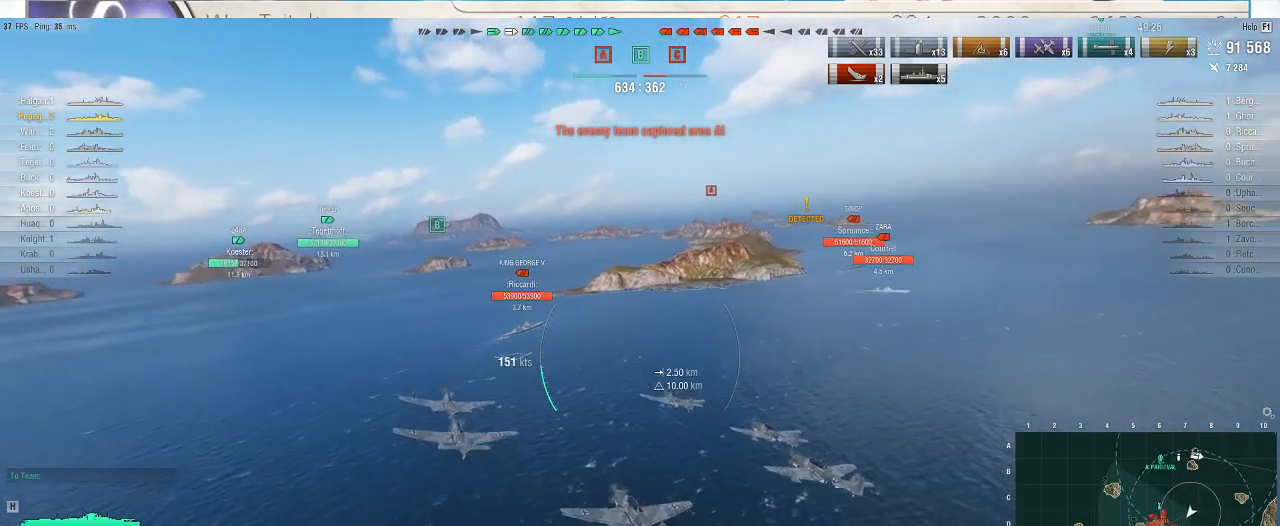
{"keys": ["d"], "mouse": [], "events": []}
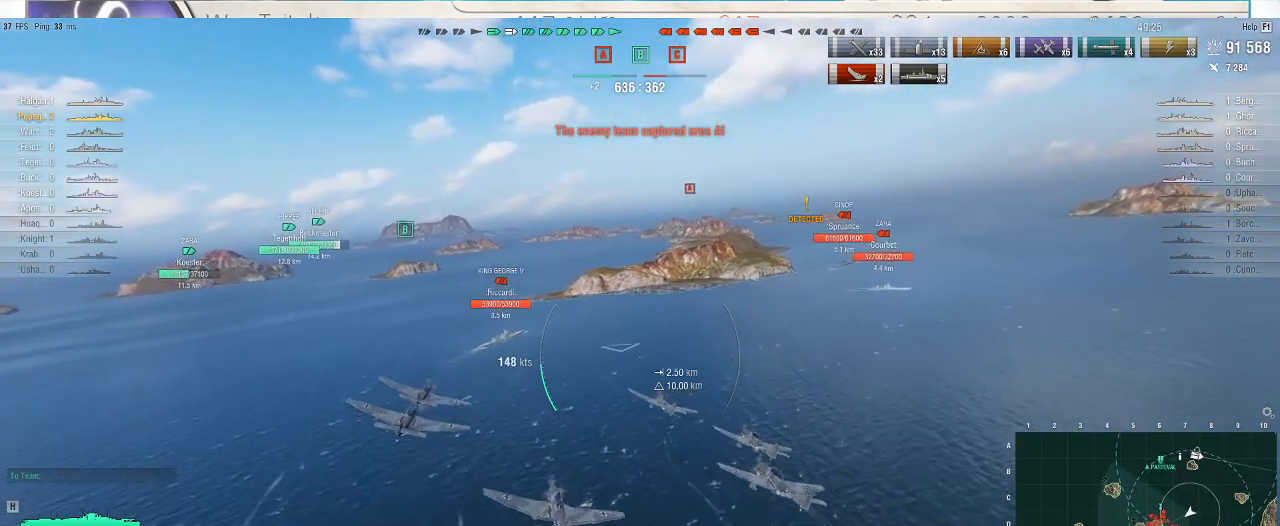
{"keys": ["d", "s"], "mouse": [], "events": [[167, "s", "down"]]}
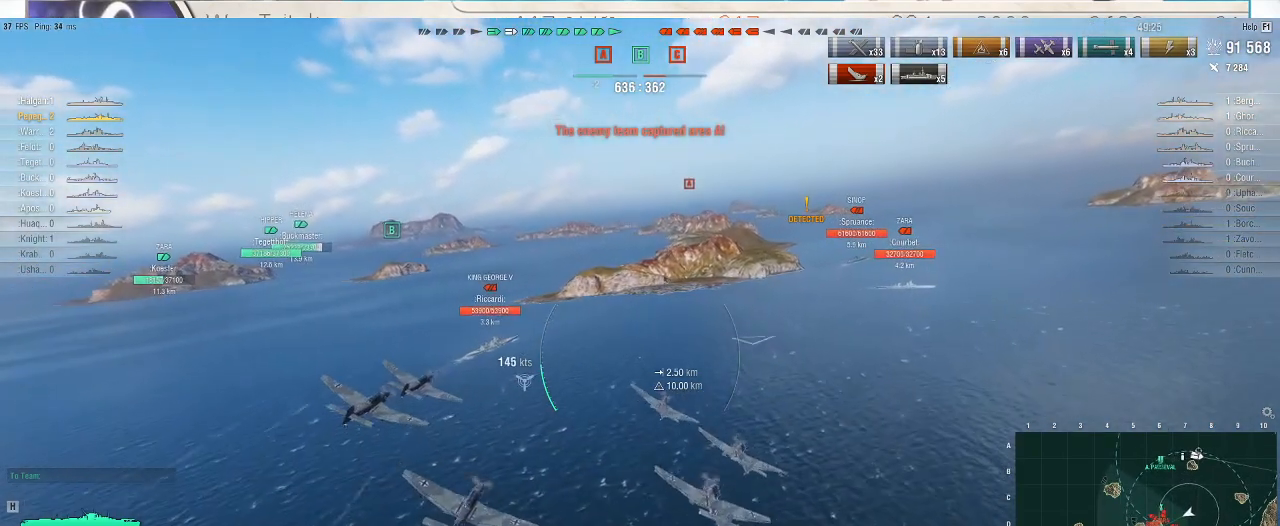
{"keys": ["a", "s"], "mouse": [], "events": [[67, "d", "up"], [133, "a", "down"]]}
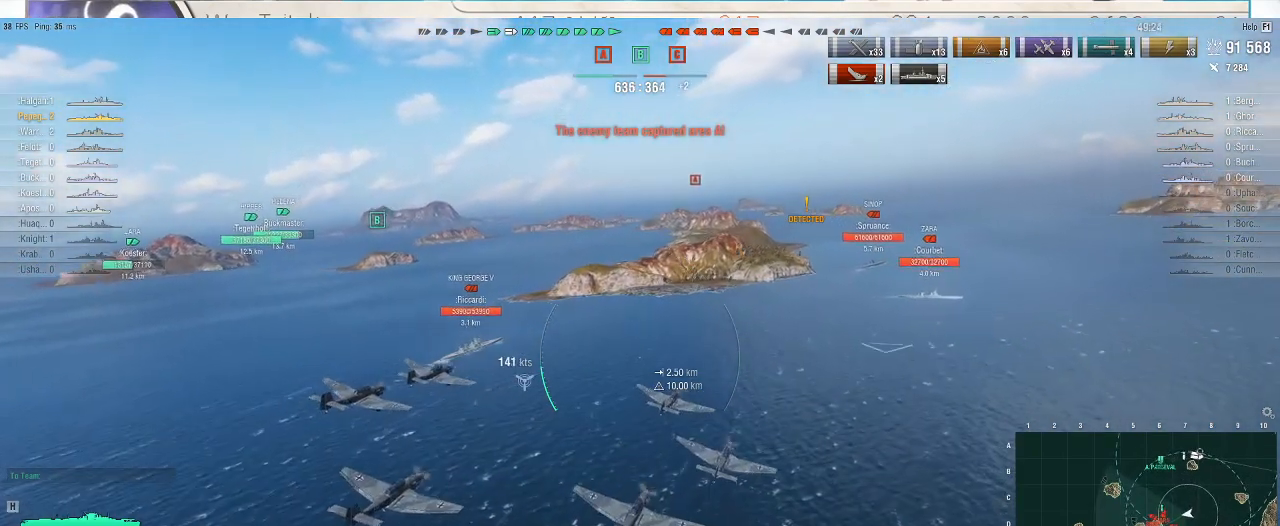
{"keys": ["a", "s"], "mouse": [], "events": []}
-------------------------
WHAT THE TASK REQUIRES
Show me every line in the data above that includes "down".

PROBLEM SOLUTION
{"keys": ["d", "s"], "mouse": [], "events": [[167, "s", "down"]]}
{"keys": ["a", "s"], "mouse": [], "events": [[67, "d", "up"], [133, "a", "down"]]}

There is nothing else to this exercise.